The 1936 comedy Keep Your Seats, Please! stars George Formby as George Withers, who chases treasure stashed in an antique chair. BBC boss John Reith said: ‘If the public wants to hear Formby singing his disgusting little ditty, they’ll have to hear it in cinemas’.

Director Monty Banks’s 1936 comedy Keep Your Seats, Please! stars Lancastrian comic, actor and ukulele player George Formby as gormless George Withers, who chases some treasure – his aunt’s inheritance of some valuable jewels – that has been stashed in one of half-a-dozen antique chairs, sold to different owners in an auction.

It is made by Associated Talking Pictures, and marks the film debut of child star Binkie Stuart, cast by Banks against the wishes of producer Basil Dean, who thought she was too young and inexperienced after winning the Daily Mail’s London’s Most Beautiful Baby competition at the age of two.

Keep Your Seats, Please! was made when Formbymania was coming to its peak and the toothy charmer grins with gusto despite the predictable, hackneyed plot, memorably singing ‘Keep Your Seats, Please’ and ‘When I’m Cleaning Windows’.

Director Banks keeps the audience in their seats by moving the thing on swiftly and professionally, and there is a typically competent British cast, with Florence Desmond an appealing heroine and Alastair Sim outstanding as an unscrupulous lawyer also seeking the fortune.

The screenplay by Anthony Kimmins, Thomas J Geraghty and Ian Hay is based on the 1928 Russian satirical novel The Twelve Chairs by Ilya Ilf and Yevgeny Petrov.

Also in the cast are Gus McNaughton, Harry Tate, Dame May Whitty, Hal Gordon, Margaret Moffatt, Maud Gill, Mike Johnson, Binkie Stuart, Syd Crossley, Ethel Coleridge, Beatrix Fielden-Kaye and Tom Payne.

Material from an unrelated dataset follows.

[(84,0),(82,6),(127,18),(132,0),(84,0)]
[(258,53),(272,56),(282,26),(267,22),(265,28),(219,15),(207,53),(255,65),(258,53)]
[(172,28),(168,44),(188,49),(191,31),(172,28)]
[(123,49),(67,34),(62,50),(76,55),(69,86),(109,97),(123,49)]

The tale by Ilya Ilf and Yevgeny Petrov was later revived for It’s in the Bag! (1945) and The Twelve Chairs by Mel Brooks in 1970.

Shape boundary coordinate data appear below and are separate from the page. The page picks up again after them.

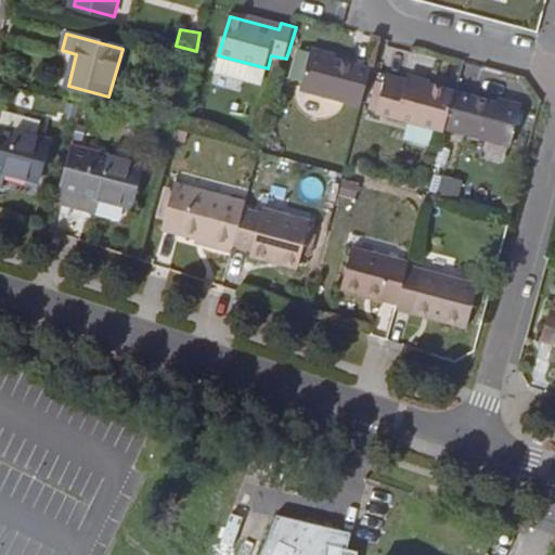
[(361,103),(371,67),(311,49),(301,87),(361,103)]
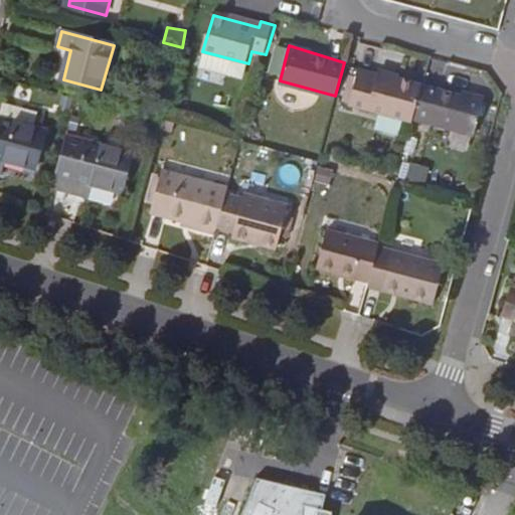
[(347,103),(412,121),(413,114),(422,83),(358,65),(347,103)]
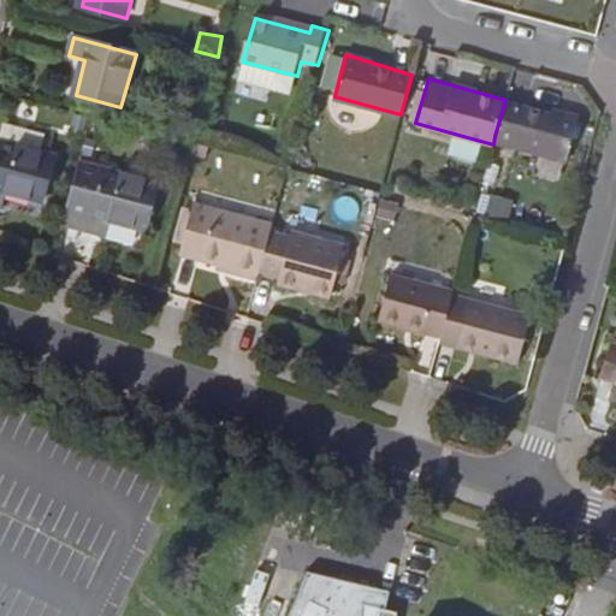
[(578,120),(505,100),(495,136),(567,157),(578,120)]
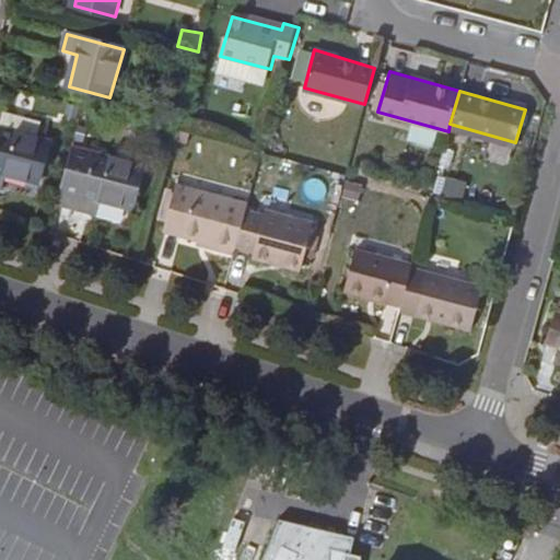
[(2,108),(0,119),(0,126),(37,135),(42,119),(2,108)]
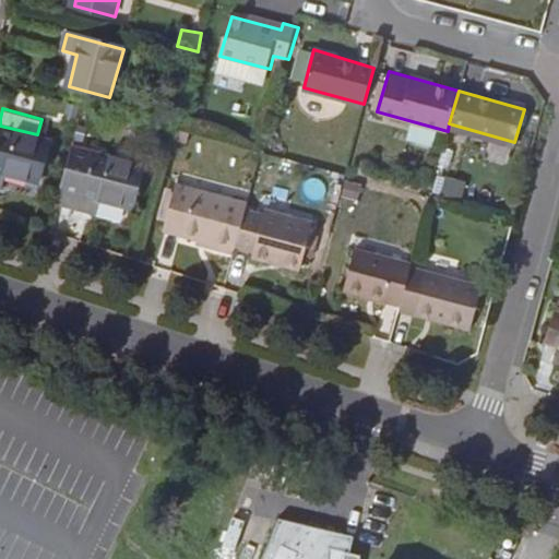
[(0,126),(0,185),(1,185),(6,171),(35,180),(48,138),(37,134),(0,126)]
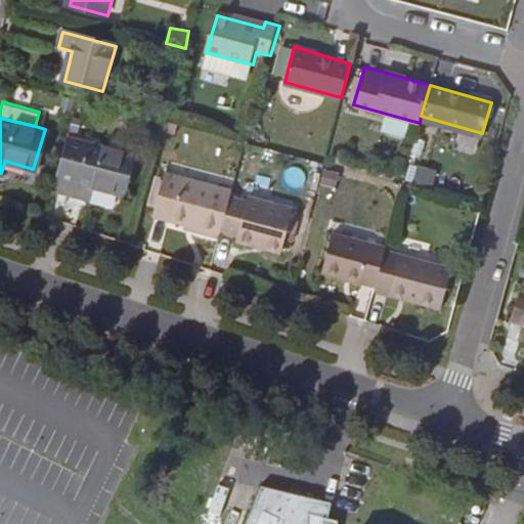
[(64,135),(51,186),(88,195),(92,183),(123,191),(133,153),(64,135)]
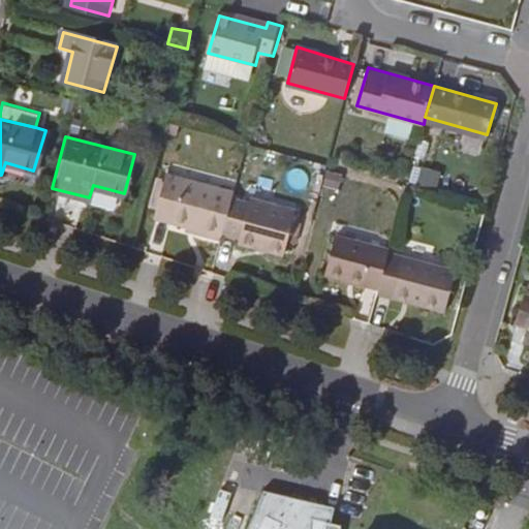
[(232,198),(236,190),(166,172),(155,214),(197,227),(196,232),(221,240),(223,234),(232,198)]
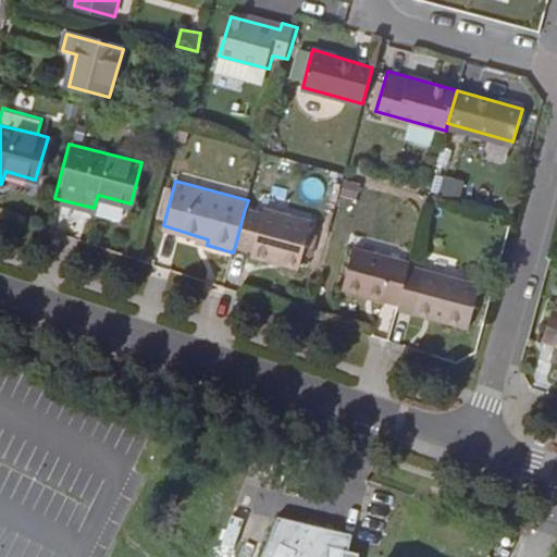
[(265,214),(245,209),(235,246),(254,250),(252,254),(270,259),(271,255),(284,259),(283,263),(300,268),(312,222),(268,209),(265,214)]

Formby first performs the classic naughty comedy song ‘When I’m Cleaning Windows’, written by Formby, Harry Gifford and Fred E Cliffe, in this movie. When it was released as a record, it was banned by the BBC from being played on the radio because of its racy lyrics.

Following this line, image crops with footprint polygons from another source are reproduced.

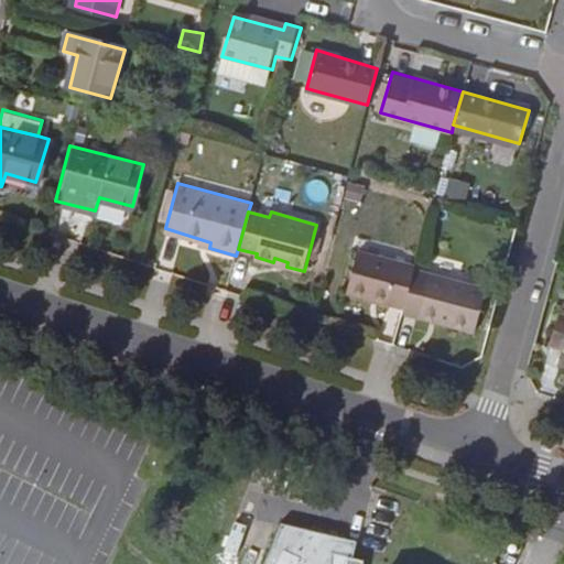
[(357,251),(346,291),(402,307),(403,306),(413,269),(413,268),(357,251)]
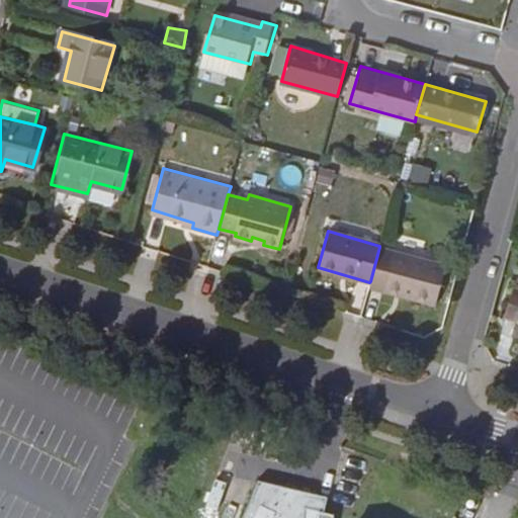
[(379,247),(370,281),(404,291),(404,294),(435,305),(446,266),(379,247)]
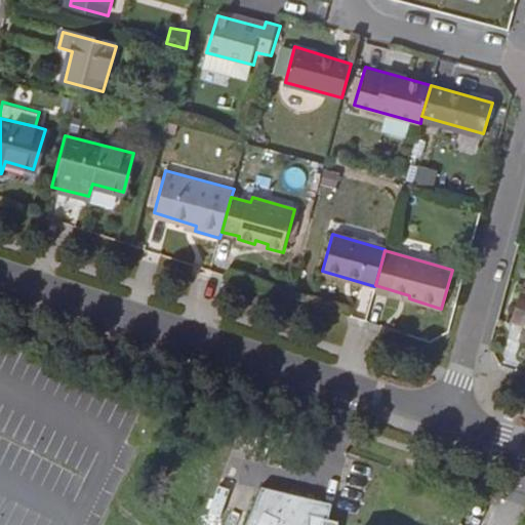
[(524,292),(518,290),(509,321),(524,325),(524,327),(521,339),(524,340),(524,292)]
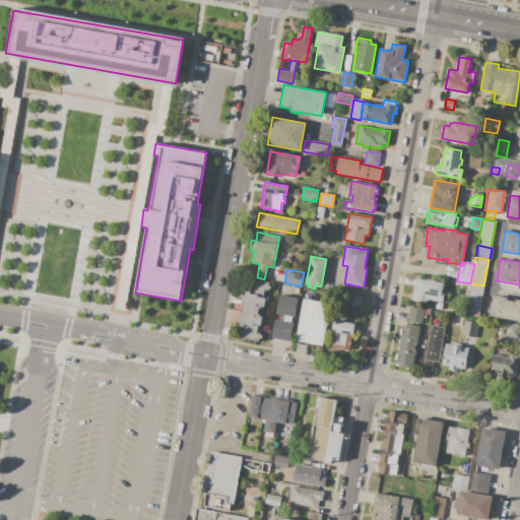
[(444,283),(442,293),(445,293),(443,303),(428,301),(427,304),(411,301),(415,278),(428,280),(428,279),(435,280),(435,281),(444,283)]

The BBC director general John Reith stated that ‘if the public wants to listen to Formby singing his disgusting little ditty, they’ll have to be content to hear it in the cinemas, not over the nation’s airwaves’. In 1941, the BBC relented and started to broadcast the song after Formby said: ‘I sang it before the King and Queen at the Royal Variety Performance’.

Regal Zonophone awarded Formby the first silver disc for sales of more than 100,000 copies. It became Formby’s signature tune.

Italian national Monty Banks (born Mario Bianchi, 18 July 1897 – 7 January 1950) met British singer and actress Gracie Fields in 1935, directing her in four films, and they married in March 1940.

The cast are George Formby as George Withers, Florence Desmond as Florrie, Gus McNaughton as Max, Alastair Sim as A. S. Drayton, Harry Tate as Auctioneer, Enid Stamp-Taylor as Madame Louise, Hal Gordon as Sailor, Tom Payne as Man from Child Welfare, Beatrix Fielden-Kaye as Woman from Child Welfare, Clifford Heatherley as Doctor Wilberforce, Binkie Stuart as Binkie, Dame May Whitty as Aunt Georgina Withers, Harvey Braban as Detective Jones, Ethel Coleridge as Spinster, Syd Crossley as Bus Conductor, Maud Gill as Fanny Tidmarsh, Jimmy Godden as X-Ray Doctor, Mike Johnson as Mr. O’Flaherty, Margaret Moffatt as Mrs. O’Flaherty, and Frank Perfitt as Bus Inspector.